● **INFORMATION PROVIDED**:
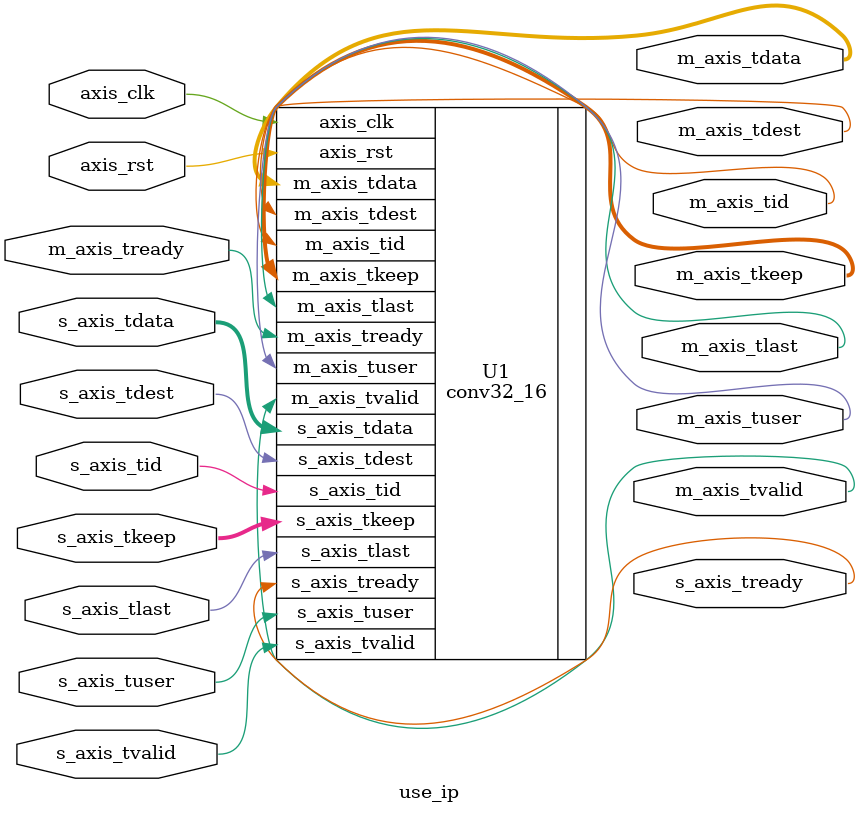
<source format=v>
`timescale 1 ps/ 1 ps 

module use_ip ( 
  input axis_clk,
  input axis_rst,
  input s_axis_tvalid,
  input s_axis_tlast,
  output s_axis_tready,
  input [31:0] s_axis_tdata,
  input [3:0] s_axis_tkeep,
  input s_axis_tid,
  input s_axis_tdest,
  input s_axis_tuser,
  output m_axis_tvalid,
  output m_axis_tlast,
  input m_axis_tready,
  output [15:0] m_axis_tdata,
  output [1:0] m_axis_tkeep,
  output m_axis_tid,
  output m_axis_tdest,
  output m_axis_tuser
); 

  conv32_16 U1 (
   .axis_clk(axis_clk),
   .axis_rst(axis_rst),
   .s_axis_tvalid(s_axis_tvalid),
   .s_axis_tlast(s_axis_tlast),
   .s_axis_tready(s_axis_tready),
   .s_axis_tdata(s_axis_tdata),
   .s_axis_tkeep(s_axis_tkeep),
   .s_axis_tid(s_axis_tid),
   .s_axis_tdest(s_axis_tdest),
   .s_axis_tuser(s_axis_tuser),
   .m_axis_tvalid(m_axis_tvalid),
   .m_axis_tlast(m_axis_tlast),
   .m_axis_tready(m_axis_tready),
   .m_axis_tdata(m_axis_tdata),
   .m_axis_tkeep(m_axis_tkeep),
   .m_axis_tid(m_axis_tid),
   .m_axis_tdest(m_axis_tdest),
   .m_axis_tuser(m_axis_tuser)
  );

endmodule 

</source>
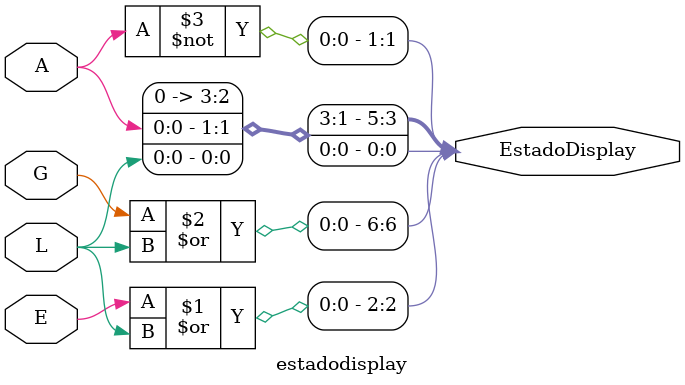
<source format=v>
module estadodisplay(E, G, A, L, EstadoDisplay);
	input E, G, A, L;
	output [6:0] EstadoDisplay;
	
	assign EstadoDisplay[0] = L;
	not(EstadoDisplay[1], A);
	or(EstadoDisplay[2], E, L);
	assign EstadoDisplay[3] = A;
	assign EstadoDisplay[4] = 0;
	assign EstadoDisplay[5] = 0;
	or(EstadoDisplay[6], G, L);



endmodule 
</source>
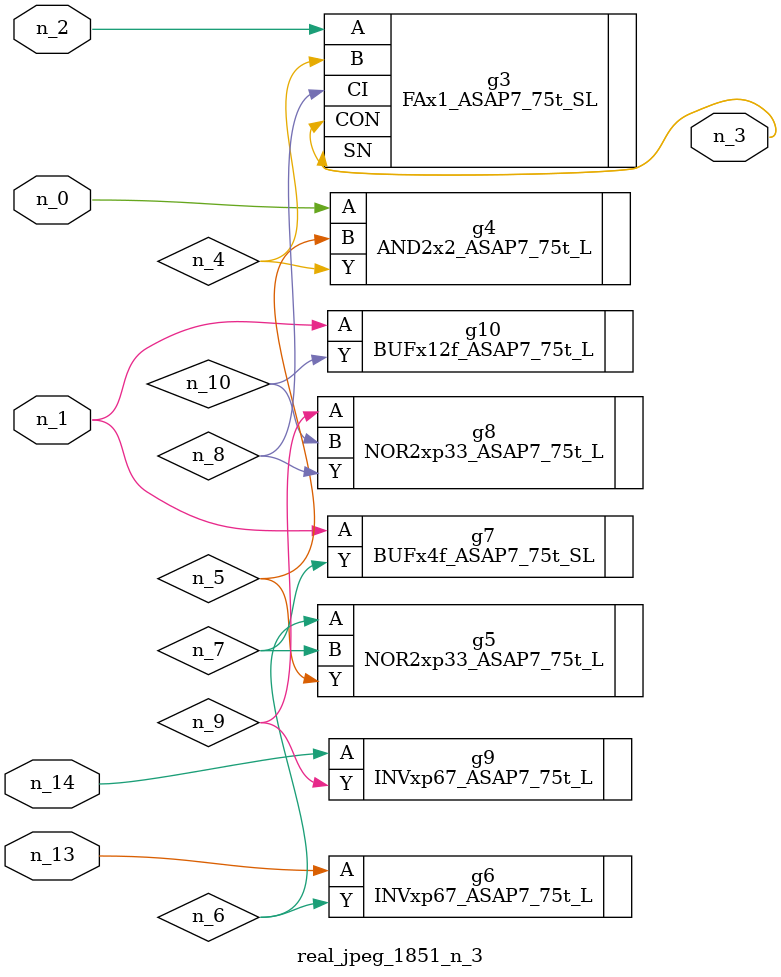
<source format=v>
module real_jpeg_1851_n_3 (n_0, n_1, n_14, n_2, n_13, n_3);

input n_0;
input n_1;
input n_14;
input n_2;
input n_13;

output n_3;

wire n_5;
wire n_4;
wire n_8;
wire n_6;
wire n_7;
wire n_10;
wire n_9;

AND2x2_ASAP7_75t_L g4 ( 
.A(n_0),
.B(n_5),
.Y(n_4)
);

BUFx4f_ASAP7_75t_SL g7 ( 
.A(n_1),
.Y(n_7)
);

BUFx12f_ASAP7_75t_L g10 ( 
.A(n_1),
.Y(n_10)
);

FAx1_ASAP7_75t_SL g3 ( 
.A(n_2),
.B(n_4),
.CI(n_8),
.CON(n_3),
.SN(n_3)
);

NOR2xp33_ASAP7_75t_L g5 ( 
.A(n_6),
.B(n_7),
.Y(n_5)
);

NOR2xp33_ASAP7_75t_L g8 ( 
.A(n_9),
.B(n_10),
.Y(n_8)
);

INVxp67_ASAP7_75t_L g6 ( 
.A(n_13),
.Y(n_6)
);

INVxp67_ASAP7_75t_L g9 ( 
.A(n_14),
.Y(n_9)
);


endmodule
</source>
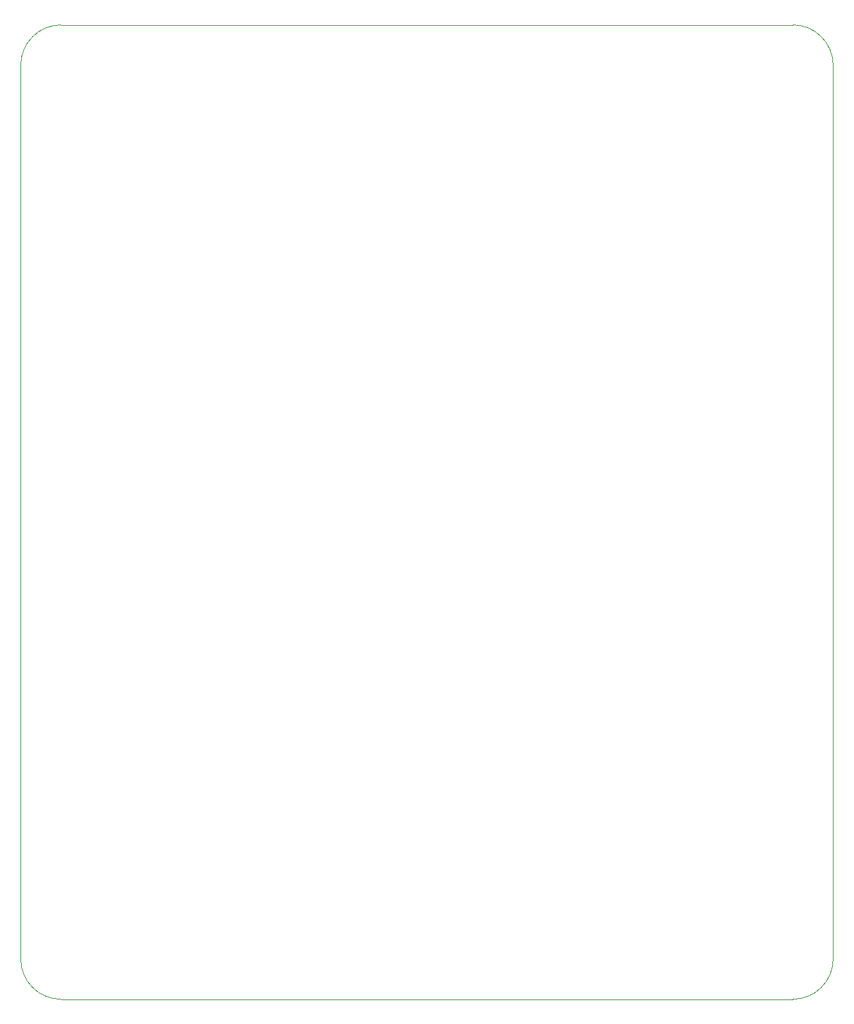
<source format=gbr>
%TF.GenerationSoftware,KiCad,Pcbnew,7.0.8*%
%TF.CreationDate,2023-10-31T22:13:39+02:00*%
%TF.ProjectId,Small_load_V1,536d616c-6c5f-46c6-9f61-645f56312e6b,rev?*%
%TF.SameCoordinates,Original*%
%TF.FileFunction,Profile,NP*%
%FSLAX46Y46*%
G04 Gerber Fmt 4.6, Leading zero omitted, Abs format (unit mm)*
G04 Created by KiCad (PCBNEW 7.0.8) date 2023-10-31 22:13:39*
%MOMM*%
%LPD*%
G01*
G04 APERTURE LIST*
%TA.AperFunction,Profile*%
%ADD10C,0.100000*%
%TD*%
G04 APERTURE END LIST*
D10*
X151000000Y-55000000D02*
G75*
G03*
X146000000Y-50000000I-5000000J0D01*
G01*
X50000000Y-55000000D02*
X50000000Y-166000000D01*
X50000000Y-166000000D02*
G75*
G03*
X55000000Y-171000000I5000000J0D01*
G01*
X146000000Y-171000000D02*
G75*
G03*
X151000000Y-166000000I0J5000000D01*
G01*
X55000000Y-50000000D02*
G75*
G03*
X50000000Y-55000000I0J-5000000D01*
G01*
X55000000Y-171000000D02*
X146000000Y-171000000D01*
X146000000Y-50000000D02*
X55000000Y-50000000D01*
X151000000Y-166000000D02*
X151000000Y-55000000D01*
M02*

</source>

● **ASSIGNMENT**:
Please retype every record exactly, leaving the pictures out.

● **ANSWER BELOW**:
<source format=v>
`timescale 1 ps/ 1 ps 

module use_ip ( 
  input axis_clk,
  input axis_rst,
  input s_axis_tvalid,
  input s_axis_tlast,
  output s_axis_tready,
  input [31:0] s_axis_tdata,
  input [3:0] s_axis_tkeep,
  input s_axis_tid,
  input s_axis_tdest,
  input s_axis_tuser,
  output m_axis_tvalid,
  output m_axis_tlast,
  input m_axis_tready,
  output [15:0] m_axis_tdata,
  output [1:0] m_axis_tkeep,
  output m_axis_tid,
  output m_axis_tdest,
  output m_axis_tuser
); 

  conv32_16 U1 (
   .axis_clk(axis_clk),
   .axis_rst(axis_rst),
   .s_axis_tvalid(s_axis_tvalid),
   .s_axis_tlast(s_axis_tlast),
   .s_axis_tready(s_axis_tready),
   .s_axis_tdata(s_axis_tdata),
   .s_axis_tkeep(s_axis_tkeep),
   .s_axis_tid(s_axis_tid),
   .s_axis_tdest(s_axis_tdest),
   .s_axis_tuser(s_axis_tuser),
   .m_axis_tvalid(m_axis_tvalid),
   .m_axis_tlast(m_axis_tlast),
   .m_axis_tready(m_axis_tready),
   .m_axis_tdata(m_axis_tdata),
   .m_axis_tkeep(m_axis_tkeep),
   .m_axis_tid(m_axis_tid),
   .m_axis_tdest(m_axis_tdest),
   .m_axis_tuser(m_axis_tuser)
  );

endmodule 

</source>
<source format=v>
module estadodisplay(E, G, A, L, EstadoDisplay);
	input E, G, A, L;
	output [6:0] EstadoDisplay;
	
	assign EstadoDisplay[0] = L;
	not(EstadoDisplay[1], A);
	or(EstadoDisplay[2], E, L);
	assign EstadoDisplay[3] = A;
	assign EstadoDisplay[4] = 0;
	assign EstadoDisplay[5] = 0;
	or(EstadoDisplay[6], G, L);



endmodule 
</source>
<source format=v>
module real_jpeg_1851_n_3 (n_0, n_1, n_14, n_2, n_13, n_3);

input n_0;
input n_1;
input n_14;
input n_2;
input n_13;

output n_3;

wire n_5;
wire n_4;
wire n_8;
wire n_6;
wire n_7;
wire n_10;
wire n_9;

AND2x2_ASAP7_75t_L g4 ( 
.A(n_0),
.B(n_5),
.Y(n_4)
);

BUFx4f_ASAP7_75t_SL g7 ( 
.A(n_1),
.Y(n_7)
);

BUFx12f_ASAP7_75t_L g10 ( 
.A(n_1),
.Y(n_10)
);

FAx1_ASAP7_75t_SL g3 ( 
.A(n_2),
.B(n_4),
.CI(n_8),
.CON(n_3),
.SN(n_3)
);

NOR2xp33_ASAP7_75t_L g5 ( 
.A(n_6),
.B(n_7),
.Y(n_5)
);

NOR2xp33_ASAP7_75t_L g8 ( 
.A(n_9),
.B(n_10),
.Y(n_8)
);

INVxp67_ASAP7_75t_L g6 ( 
.A(n_13),
.Y(n_6)
);

INVxp67_ASAP7_75t_L g9 ( 
.A(n_14),
.Y(n_9)
);


endmodule
</source>
<source format=gbr>
%TF.GenerationSoftware,KiCad,Pcbnew,7.0.8*%
%TF.CreationDate,2023-10-31T22:13:39+02:00*%
%TF.ProjectId,Small_load_V1,536d616c-6c5f-46c6-9f61-645f56312e6b,rev?*%
%TF.SameCoordinates,Original*%
%TF.FileFunction,Profile,NP*%
%FSLAX46Y46*%
G04 Gerber Fmt 4.6, Leading zero omitted, Abs format (unit mm)*
G04 Created by KiCad (PCBNEW 7.0.8) date 2023-10-31 22:13:39*
%MOMM*%
%LPD*%
G01*
G04 APERTURE LIST*
%TA.AperFunction,Profile*%
%ADD10C,0.100000*%
%TD*%
G04 APERTURE END LIST*
D10*
X151000000Y-55000000D02*
G75*
G03*
X146000000Y-50000000I-5000000J0D01*
G01*
X50000000Y-55000000D02*
X50000000Y-166000000D01*
X50000000Y-166000000D02*
G75*
G03*
X55000000Y-171000000I5000000J0D01*
G01*
X146000000Y-171000000D02*
G75*
G03*
X151000000Y-166000000I0J5000000D01*
G01*
X55000000Y-50000000D02*
G75*
G03*
X50000000Y-55000000I0J-5000000D01*
G01*
X55000000Y-171000000D02*
X146000000Y-171000000D01*
X146000000Y-50000000D02*
X55000000Y-50000000D01*
X151000000Y-166000000D02*
X151000000Y-55000000D01*
M02*

</source>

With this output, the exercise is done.